Too bad the analysts are now saying to brace for hard times ahead. The memory party is about to turn to a real snooze fest — if a cross-section of numerical navel gazers are to be believed. Gartner and Morgan Stanley have predicted a looming cyclical downturn in the NAND and DRAM markets starting as early as the fourth quarter. The wider semiconductor market is expected to grow 2.7% in 2018 and just 0.2% in 2019, a far cry from 12.3% in the current year.

Data Center Transformation a Work in Progress

Meanwhile, Intel’s pivotal Data Center Group (DCG) seems to be stuck in single-digit growth mode after growing in double-digits in recent times. DCG is, of course, highly strategic to the company because its sheer size helps to offset the continued decline in the Client Computing Group. During the last quarter, DCG recorded growth of 7% to $4.9 billion, the slowest among non-PC segments.

At first glance, this appears quite disconcerting, however, the slip is more by design than by accident. Intel is moving away from mainly selling server processors to enterprises which build their private data centers to selling the chips to megacloud providers such as, Inc. (NASDAQ:AMZN) and Alphabet Inc (NASDAQ:GOOGL). Intel started shipping Skylake Xeon chips to cloud providers about a year ago. That’s a smart move because the secular trend is for organizations moving their workloads from private to public clouds. Indeed, Intel said that its DCG revenue by cloud service providers surged 35% during the quarter while that by enterprise and government fell 11%. Cloud-related revenue now accounts for 60% of DCG revenue.

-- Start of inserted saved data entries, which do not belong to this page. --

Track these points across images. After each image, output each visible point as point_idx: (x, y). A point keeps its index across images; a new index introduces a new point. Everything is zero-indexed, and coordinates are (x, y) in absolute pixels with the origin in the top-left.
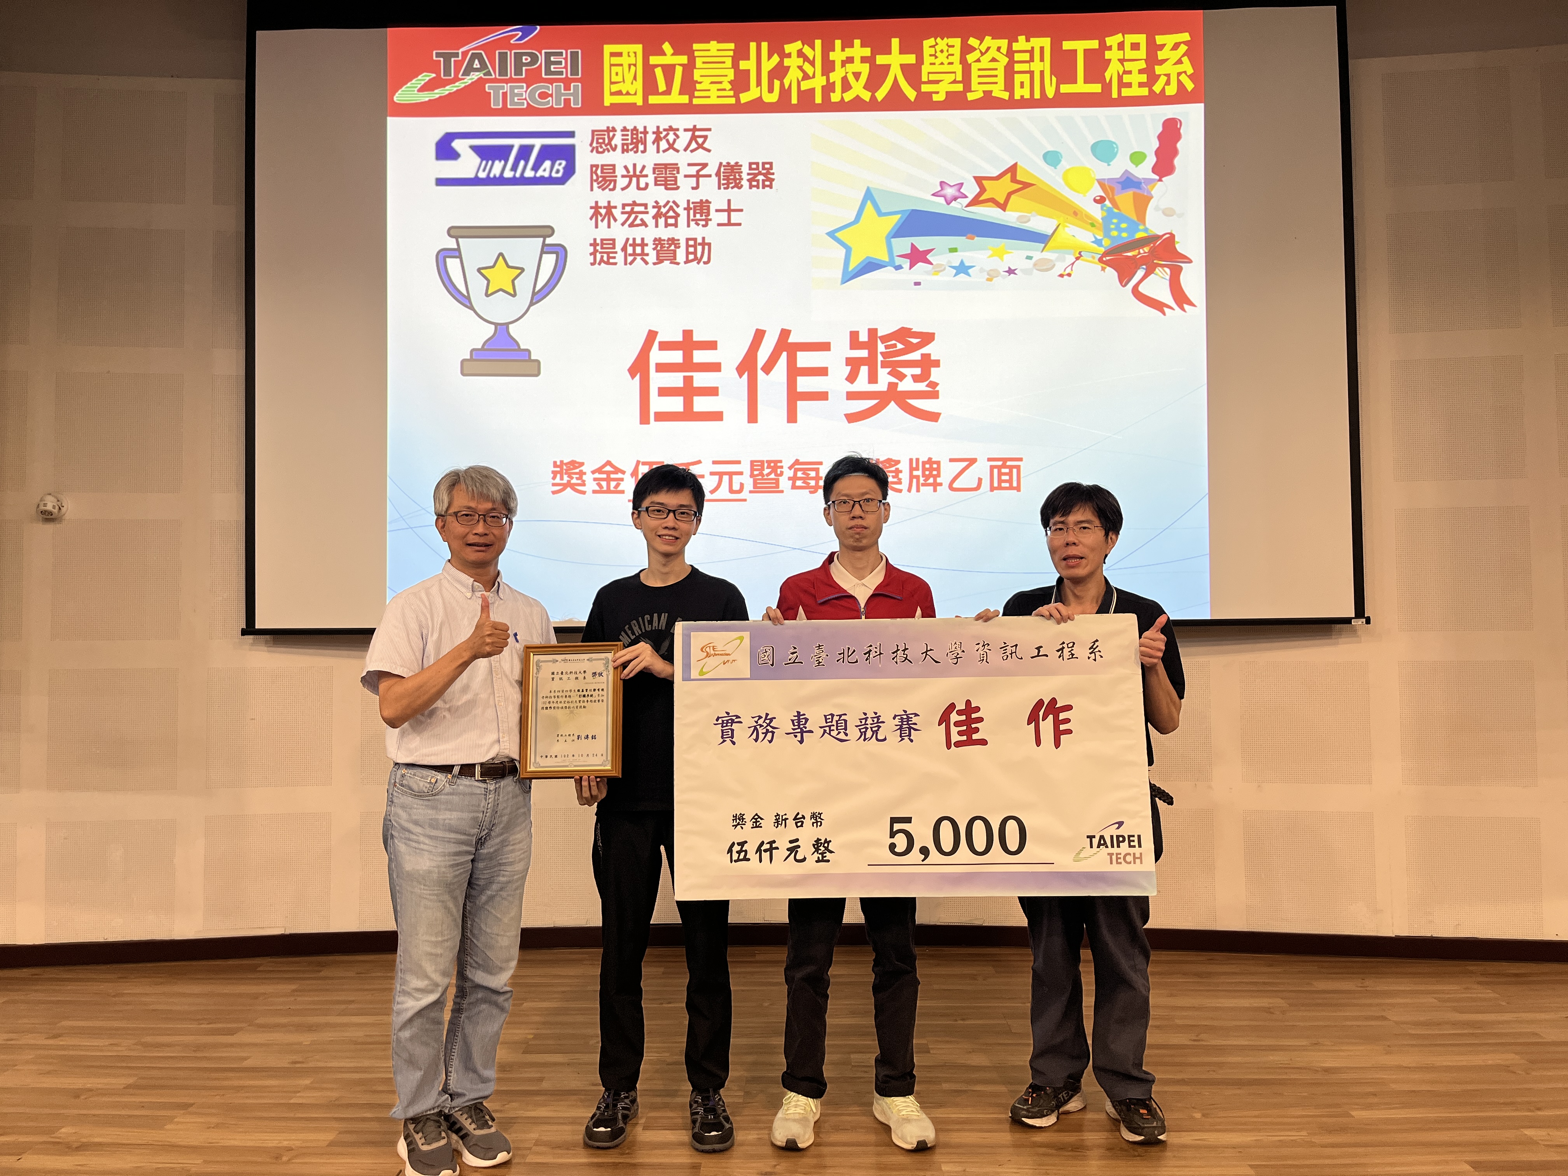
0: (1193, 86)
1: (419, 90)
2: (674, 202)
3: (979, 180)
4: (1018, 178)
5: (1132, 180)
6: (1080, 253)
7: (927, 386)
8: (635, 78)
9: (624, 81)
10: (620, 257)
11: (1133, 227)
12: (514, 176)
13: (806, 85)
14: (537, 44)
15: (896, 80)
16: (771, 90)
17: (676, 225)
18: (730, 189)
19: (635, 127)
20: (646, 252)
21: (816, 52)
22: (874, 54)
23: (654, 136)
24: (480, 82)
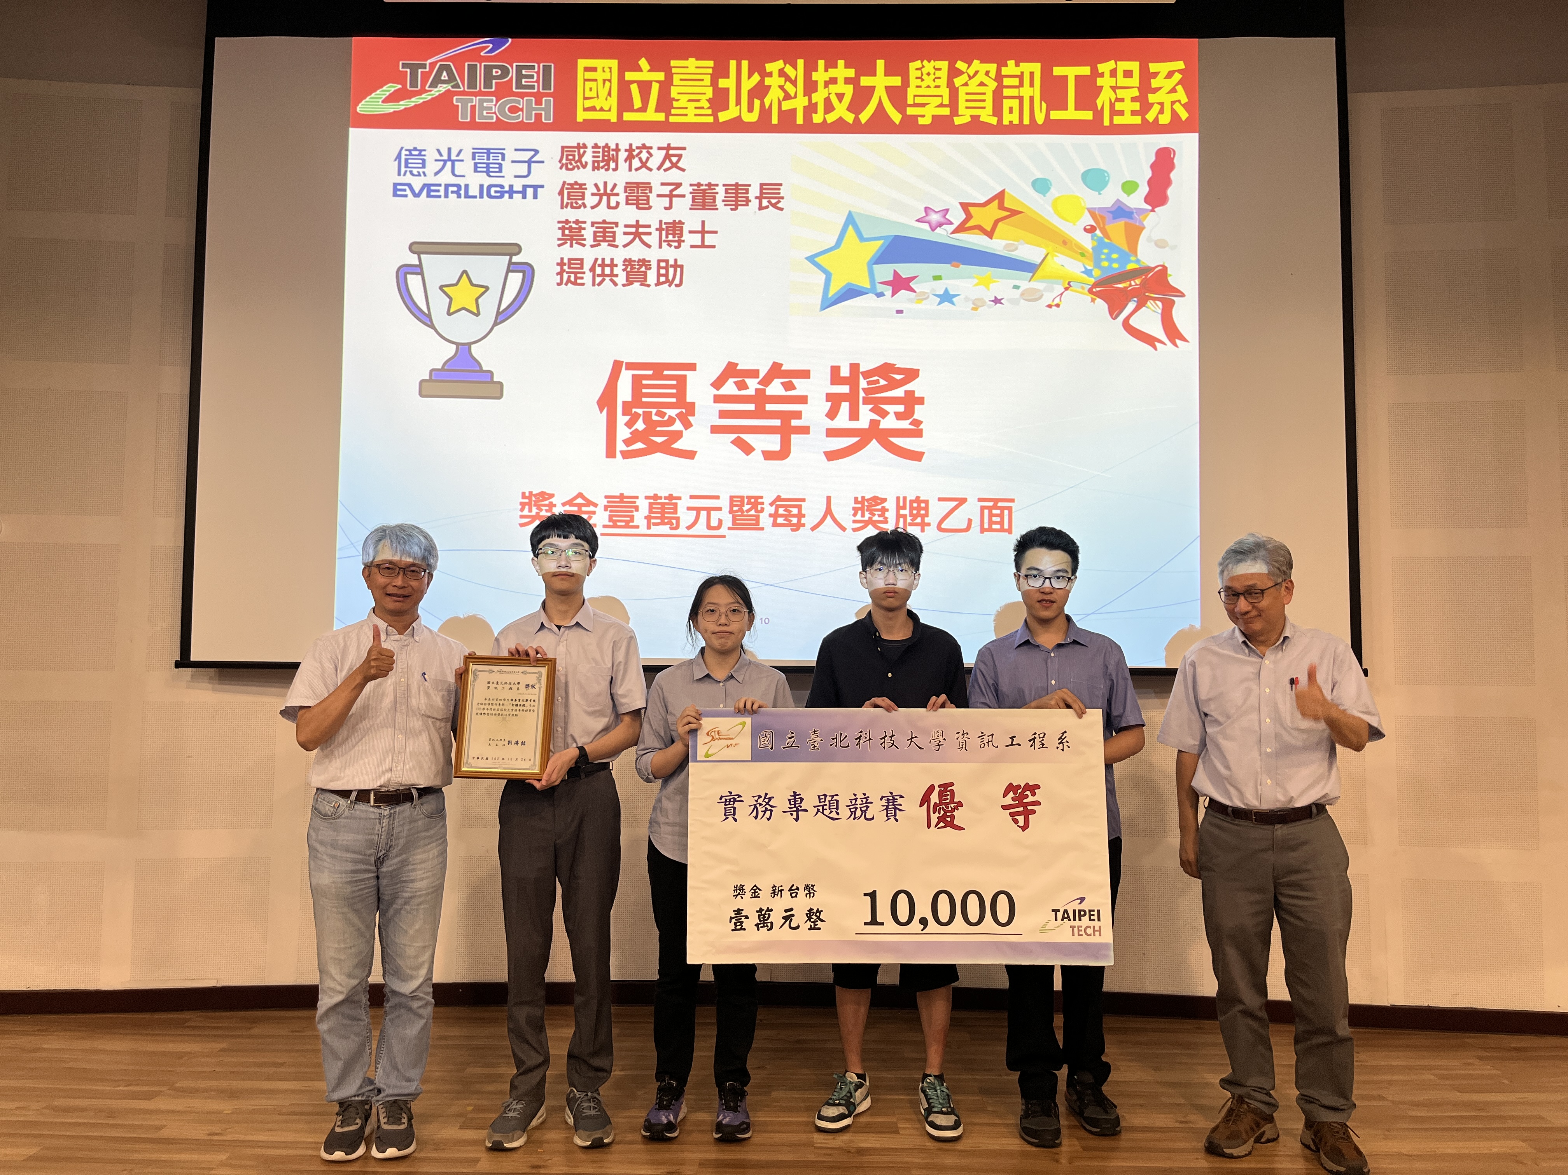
0: (1187, 115)
1: (383, 102)
3: (965, 206)
4: (1006, 205)
5: (1124, 210)
6: (1069, 283)
7: (910, 424)
8: (609, 94)
9: (598, 96)
10: (588, 277)
11: (1124, 258)
13: (787, 106)
14: (508, 57)
15: (880, 102)
16: (751, 109)
18: (704, 210)
19: (607, 144)
20: (615, 273)
21: (798, 72)
22: (858, 75)
23: (627, 153)
24: (448, 94)
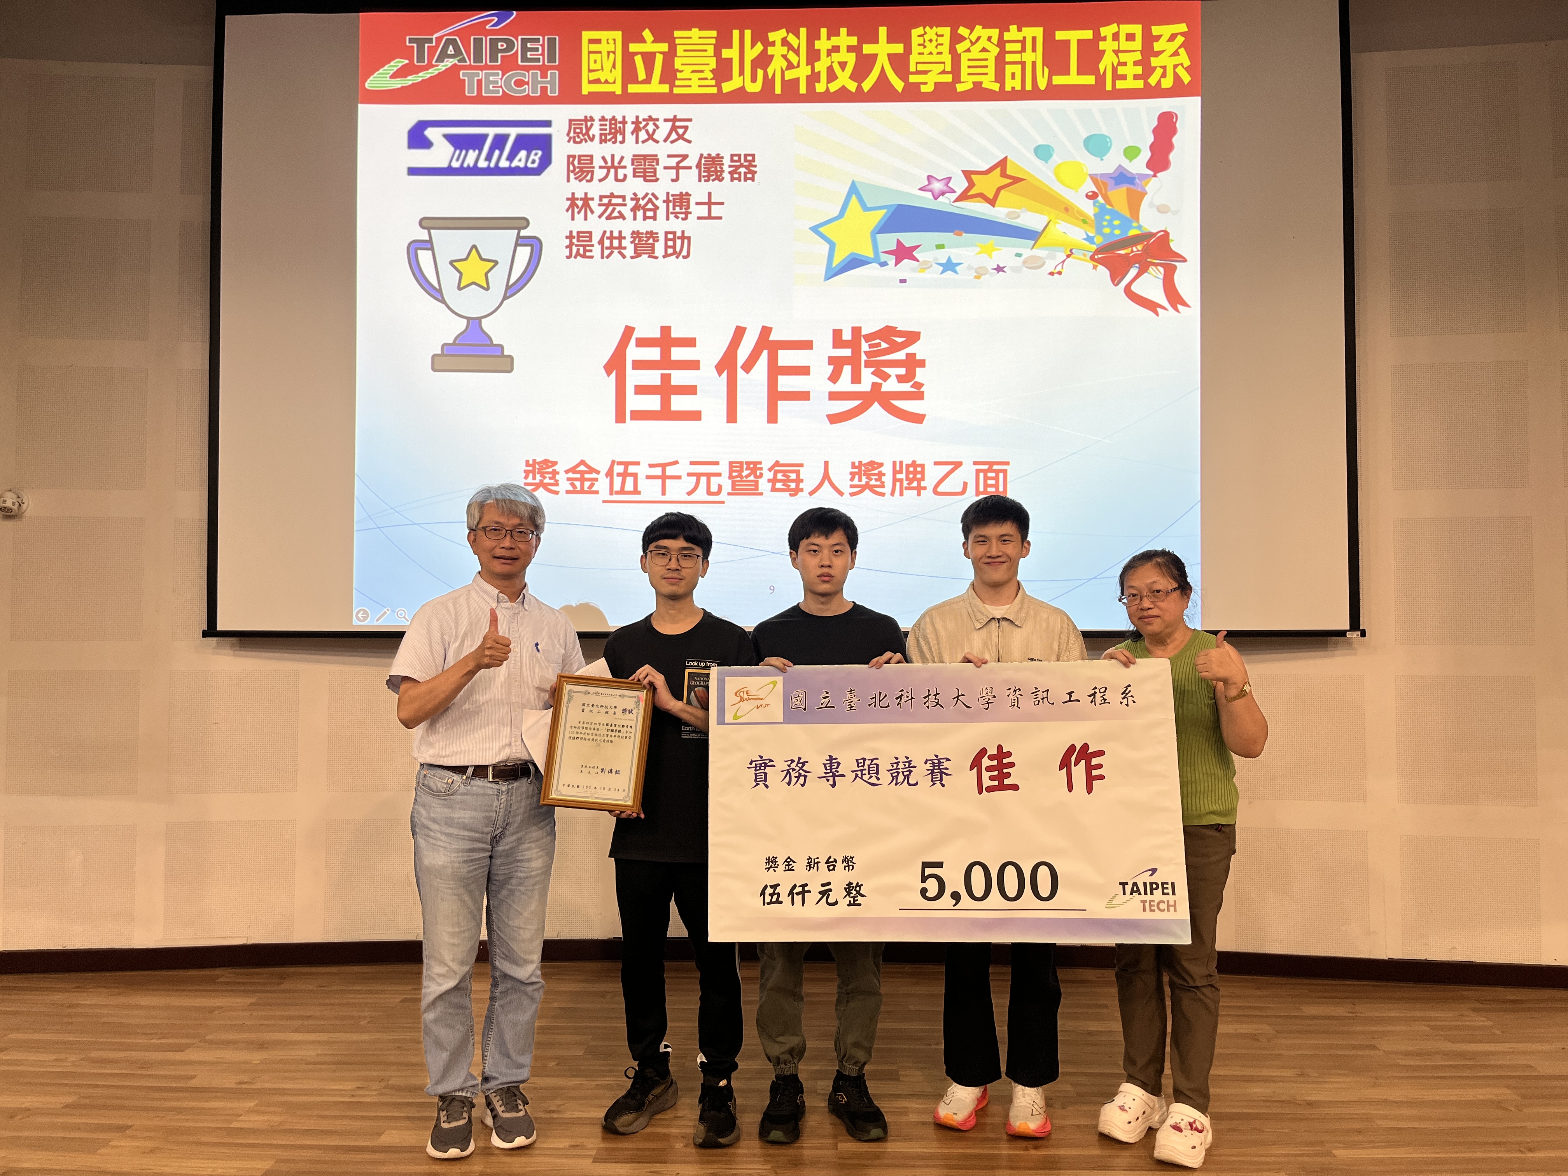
0: (1189, 79)
1: (391, 77)
2: (653, 194)
3: (967, 174)
4: (1008, 173)
5: (1126, 176)
6: (1071, 250)
7: (912, 386)
8: (614, 66)
9: (602, 69)
10: (596, 250)
11: (1126, 224)
12: (489, 165)
13: (790, 75)
14: (513, 30)
15: (883, 70)
16: (754, 79)
17: (654, 218)
18: (711, 181)
19: (614, 117)
20: (623, 245)
21: (800, 41)
22: (861, 42)
23: (633, 126)
24: (455, 69)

To be sure, it’s only a matter of time (maybe a year or less) before DCG returns to double-digit growth.

Bottom Line on INTC Stock

The near-to mid-term outlook for INTC stock doesn’t look very attractive. Even in the absence of a memory market downturn, INTC will still have to grapple with a flat PC market as well as a data center segment that’s still a work in progress. Luckily, the company is likely to bounce back maybe four-to-six quarters down the line. Still being cheap, INTC stock looks like a good Hold for the long haul.

As of this writing, Brian Wu did not hold a position in any of the aforementioned securities.